Umm, prevalent winds were out to the Pacific.
“It could very well have brought the nation of Japan to its knees. I mean, there is so much contamination that luckily wound up in the Pacific Ocean”
Yeah, and that’s because the prevalent winds were that way, contradicting the previous statement.
“But now the winds have turned, so they are heading to the south toward Tokyo”
Here’s something you need to know. If all the Fukushima plants were to go, then the radiation would affect an area of 100 square kms. That’s not going to happen. We aren’t going to see any of the plants explode as in Chernobyl, and the 50 km zone won’t be breached. Remember, doubling the distance takes 4x as much radiactivity. Inverse square law.
“We are well beyond where any science has ever gone”
Bullshit. The cores have stabilized and are below boiling temperature. The fuel that has melted is contained in the containment structure.
“at that point and nuclear fuel lying on the ground and getting hot is not a condition that anyone has ever analyzed.”
Complete bullshit. The fuel is still in the containment vessel, which is still under the nuclear cap that protects the containment vessel and the core.
“When you see hydrogen explosions, that means that the outside of the fuel has exceeded 2,200 degrees and the inside is well over 3,500 degrees. The fuel gets brittle, it burns, and then it plops to the bottom of the nuclear reactor in a molten blob like lava.”
The Hydrogen comes from the water, when the water heats up it disassociates into hydrogen gas. This caused the earlier explosion. From what we know the core temperature was high enough to melt the fuel which is still in the reactor vessel. This fuel has since cooled off and solidified.
“There was essentially a blob of lava on the bottom of the nuclear reactor. So I have to separate this a nuclear reactor - and that is inside of a containment.”
Inside the containment vessel, underneath the nuclear cap. So there are two more barriers. However, the temperature inside the vessel has cooled off and the melted core has solidified.

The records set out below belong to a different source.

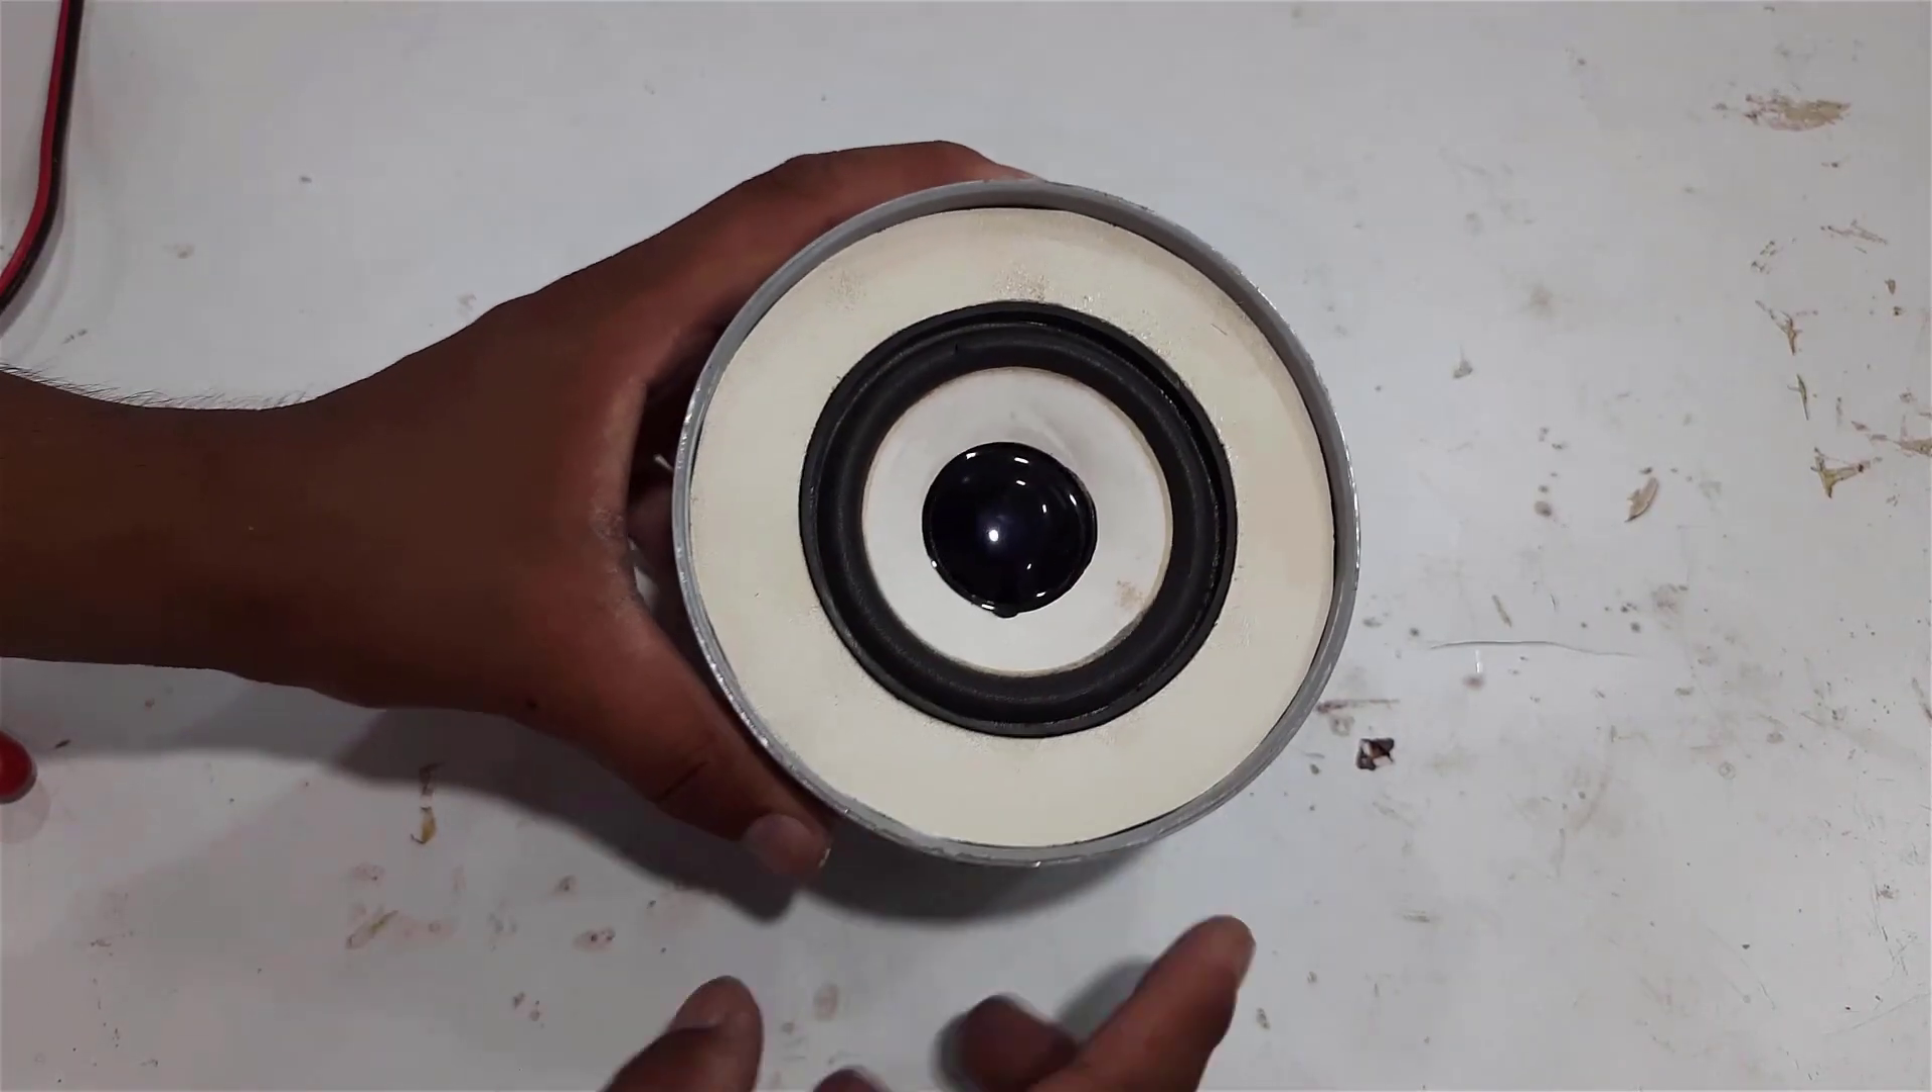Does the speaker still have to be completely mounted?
No.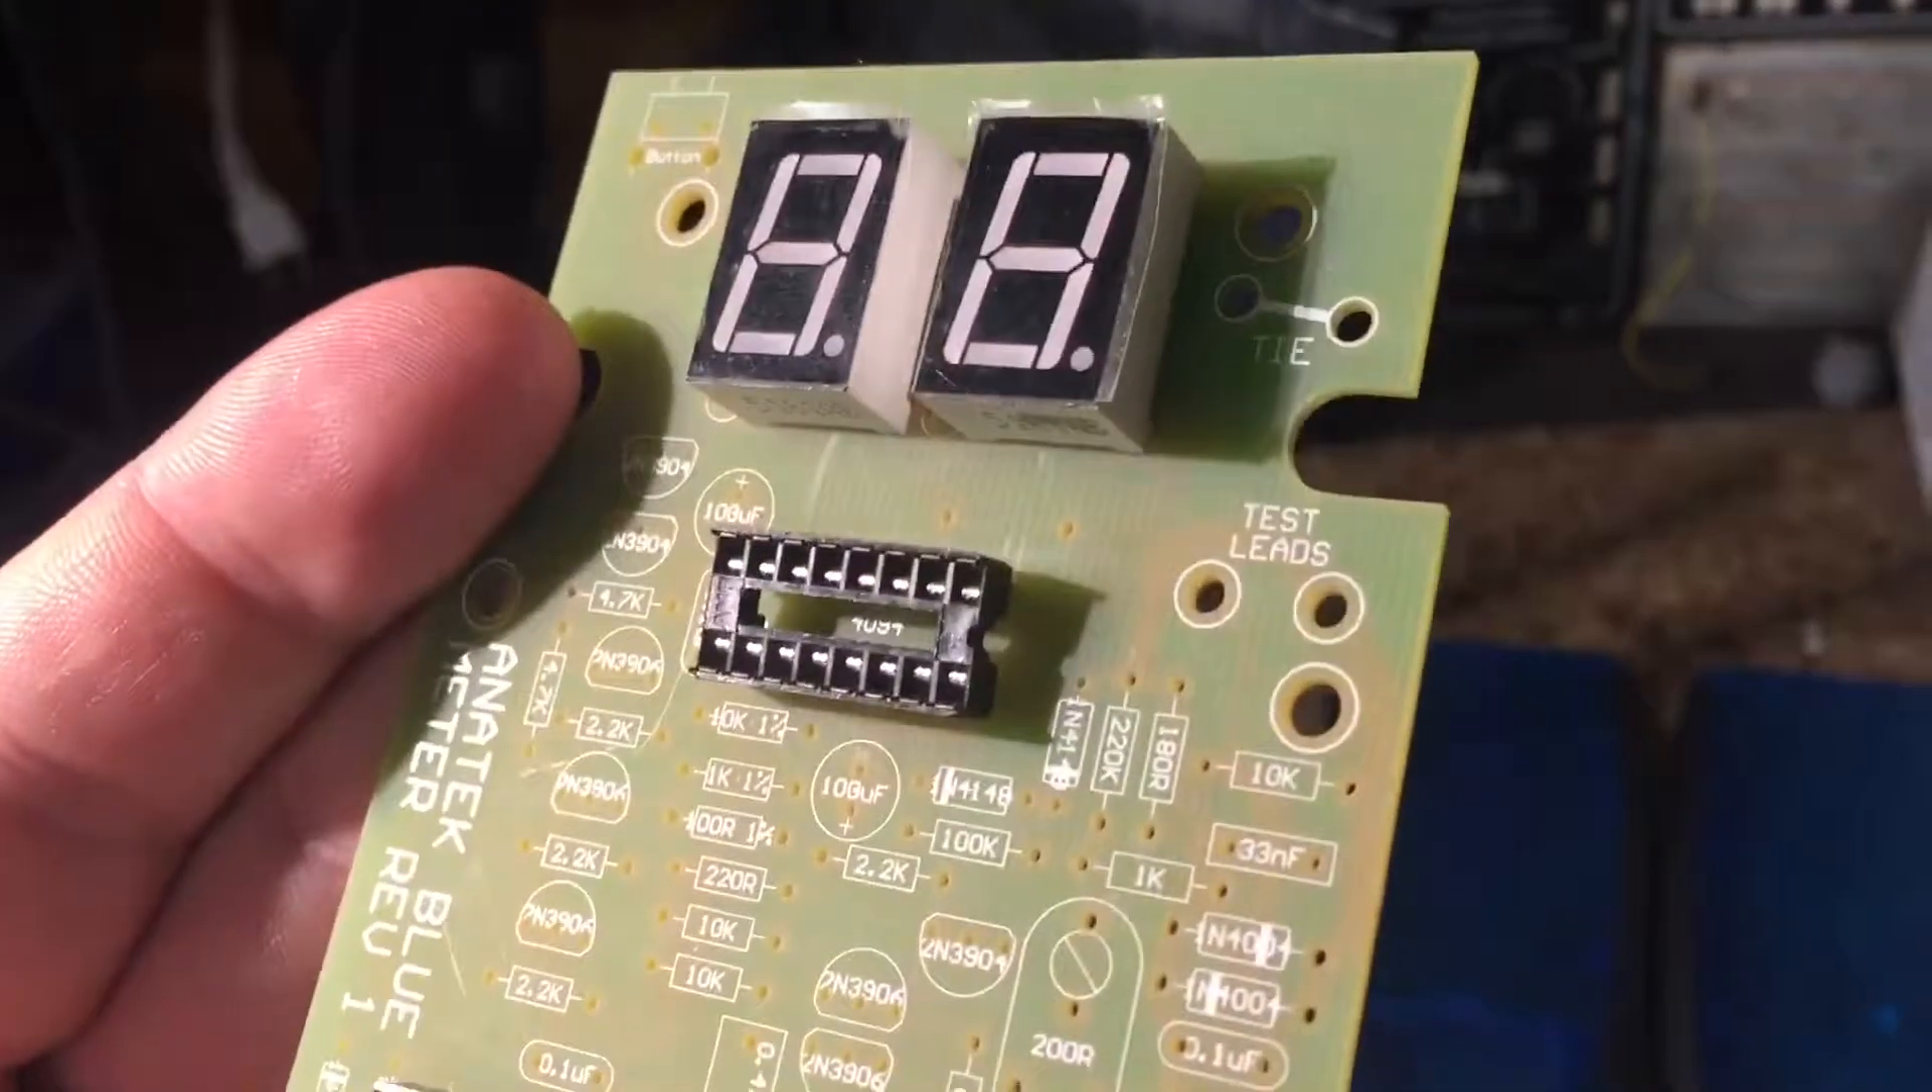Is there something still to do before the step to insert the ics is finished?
Yes.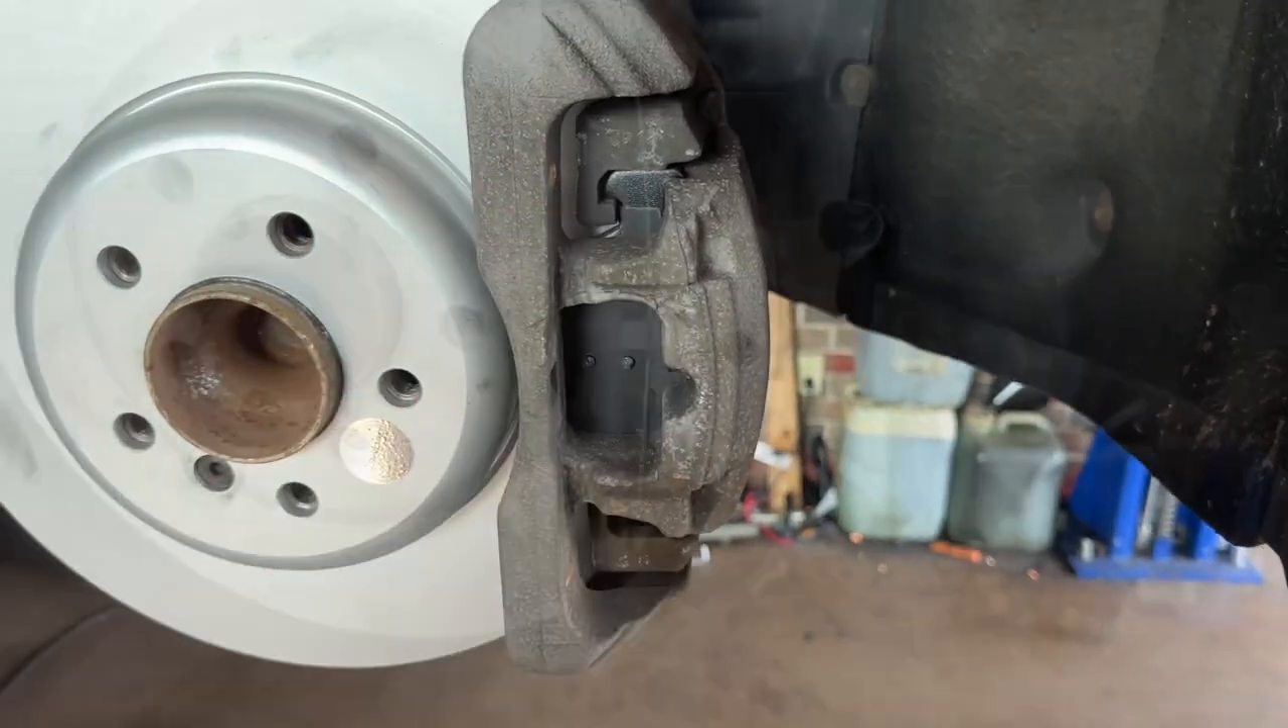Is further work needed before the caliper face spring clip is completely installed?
Yes.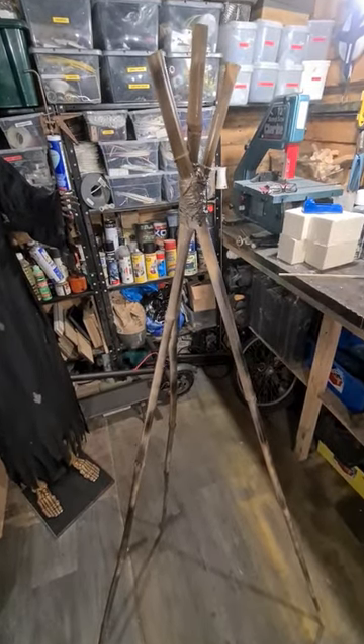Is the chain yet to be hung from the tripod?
Yes.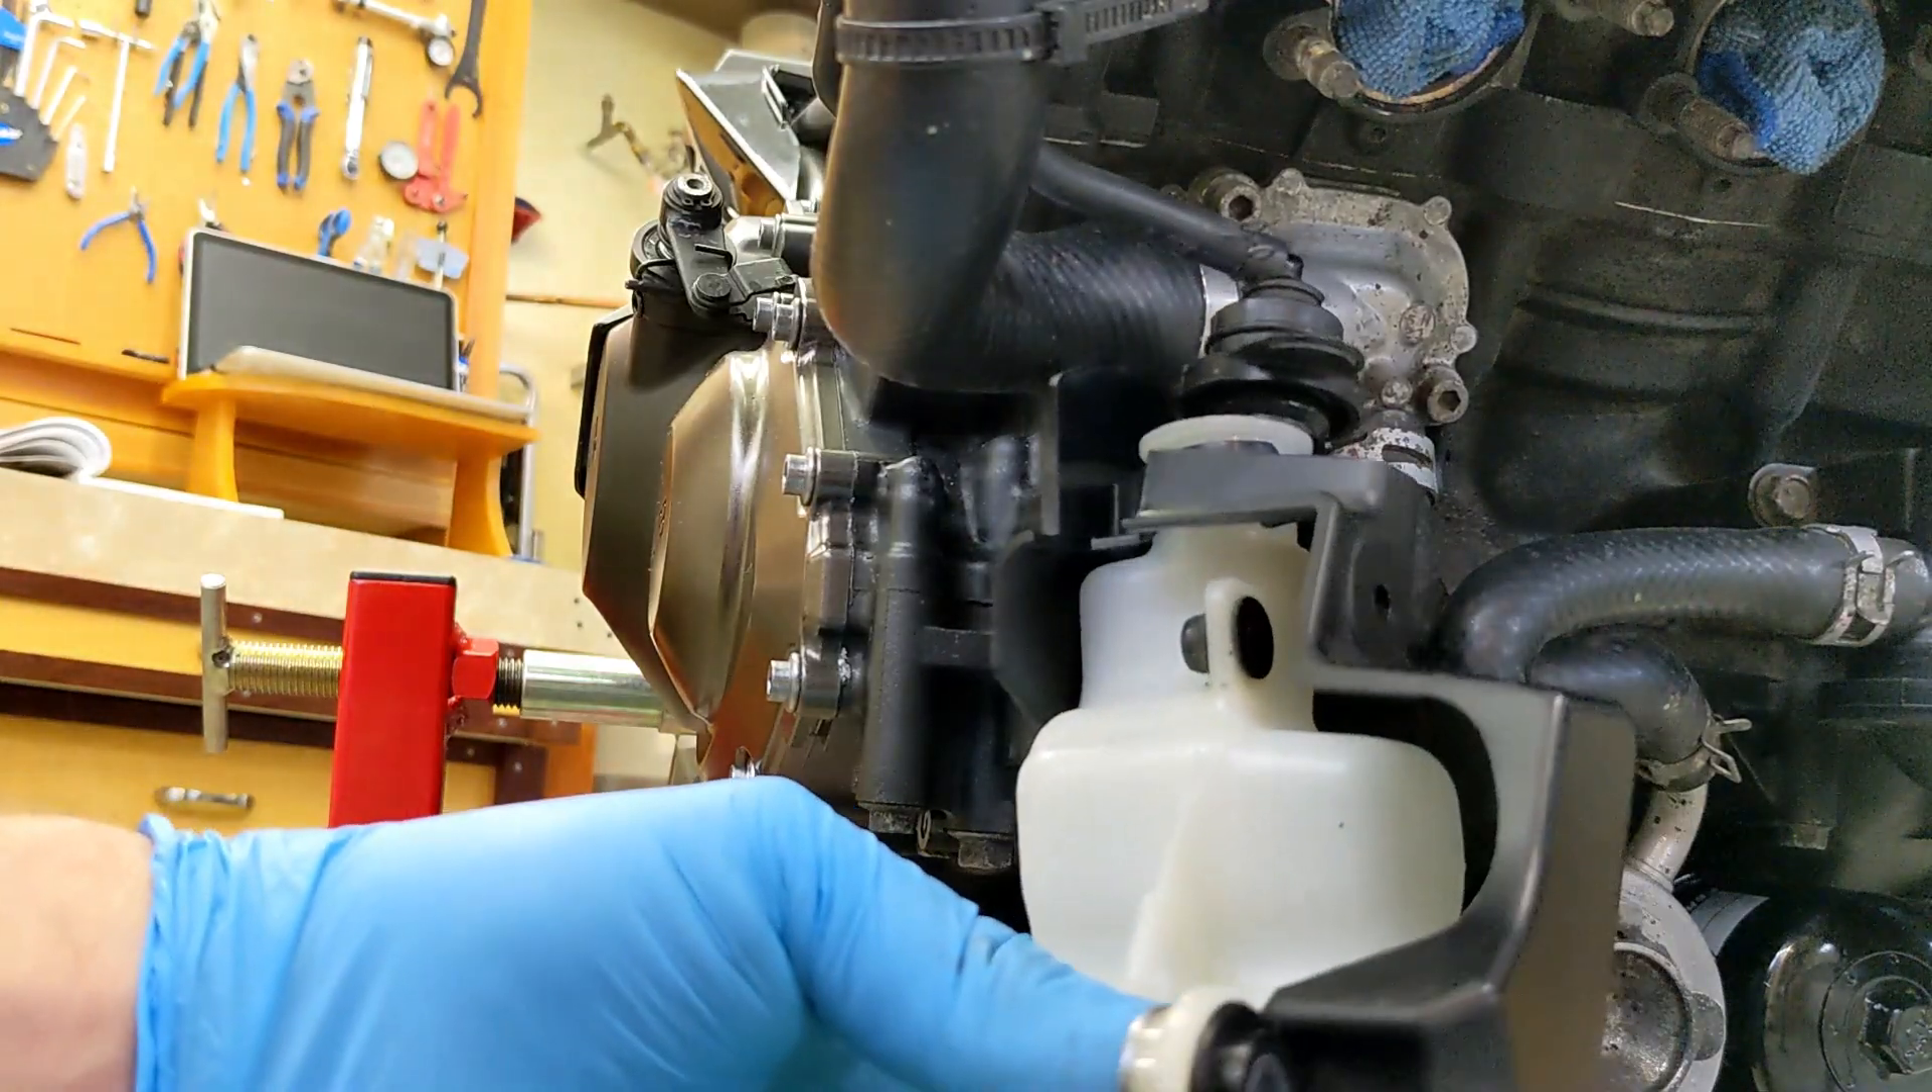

“Thats where we are today. We have no reactor essentially, just a big pressure cooker.”
Bullshit, the reactor is intact and the temperature has cooled.
“The molten uranium is on the bottom of the containment. It spreads out at that point, because the floor is flat. And I dont think its going to melt its way through the concrete floor.”
It won’t melt because it’s cooled off. It ain’t going anywhere.